Deer Cull Opponents Want Boycott of Southold Wine, Farms

Photo credit: Christopher Broich

A Facebook group calling for the boycott of wine from the North Fork has amassed 1,628 members since it was created in response to plans for a cull of the East End deer population.

The cull, which is taking place on private lands, is sponsored by the Long Island Farm Bureau and being carried out by U.S. Department of Agriculture sharpshooters. The precise locations where the USDA is hunting deer at night have not been publicized, but deer damage permits have been issued in the towns of Southampton, Southold and East Hampton. Scott Russell, the supervisor of Southold Town, which contributed $25,000 toward the cull, said that the locations will not be publicized in the interest of safety and also in order to prevent protestor disruptions.

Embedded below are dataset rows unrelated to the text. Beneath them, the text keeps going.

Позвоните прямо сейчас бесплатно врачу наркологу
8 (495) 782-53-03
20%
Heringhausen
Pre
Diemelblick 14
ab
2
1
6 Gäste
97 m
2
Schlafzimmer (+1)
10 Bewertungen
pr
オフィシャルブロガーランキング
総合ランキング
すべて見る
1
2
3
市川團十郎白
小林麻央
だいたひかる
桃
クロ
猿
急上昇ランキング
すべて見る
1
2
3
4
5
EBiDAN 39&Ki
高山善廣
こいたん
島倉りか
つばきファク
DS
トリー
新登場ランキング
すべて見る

However, deer cull opponents have said the privacy is typical of a veil of secrecy that have been confronted by while trying to get any information about the cull.

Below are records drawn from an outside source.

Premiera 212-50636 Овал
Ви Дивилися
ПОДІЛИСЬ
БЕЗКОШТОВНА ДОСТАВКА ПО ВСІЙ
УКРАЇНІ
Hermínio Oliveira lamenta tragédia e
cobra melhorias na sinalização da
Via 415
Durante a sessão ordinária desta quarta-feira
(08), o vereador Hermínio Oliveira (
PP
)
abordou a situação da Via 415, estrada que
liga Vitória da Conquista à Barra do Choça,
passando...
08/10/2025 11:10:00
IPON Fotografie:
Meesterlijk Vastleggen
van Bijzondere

Now the Facebook group Boycott Southold Wine is seeking volunteers to figure out which farms may be allowing the USDA on their lands, in order to boycott those specific farms.

Wendy Chamberlain, the leader of the The Wildlife Preservation Coalition of Eastern Long Island, said the boycott was not started by her group or personally suggested by her, but it naturally came to fruition from the ongoing fight against the cull.

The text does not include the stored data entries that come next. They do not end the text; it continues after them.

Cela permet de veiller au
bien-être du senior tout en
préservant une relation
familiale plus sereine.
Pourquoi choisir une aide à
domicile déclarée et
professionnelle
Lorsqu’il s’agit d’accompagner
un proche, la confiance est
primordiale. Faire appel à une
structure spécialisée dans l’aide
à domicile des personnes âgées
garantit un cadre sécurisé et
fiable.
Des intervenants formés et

She said the USDA puts the interests of ranchers and farmers in front of everyone else’s and ignores humane alternatives to a cull.

“The USDA is a heinous group renowned across the nation primarily for being guns for hire to kill wildlife,” Chamberlain said. “They’ve done more harm than good.”

“We want to work with farmers that are resourceful and adaptive and forward thinking,” she went on to say. “Not farmers that think they are the most important people in the world and nothing matters except for what they do. Farming is certainly important, but … not when it comes at the expense of everything else.”

Bill Crain, the president of the East Hampton Group for Wildlife, said that any farmers who are opposed to the cull should come out and say so.

He acknowledged that deer pose a problem for farmers, but said there are alternatives to a cull.

“They’re an innocent species; they’re just trying to live like humans are trying to live,” Crain said, later adding, “To just slaughter them—it just shouldn’t happen in enlightened society.”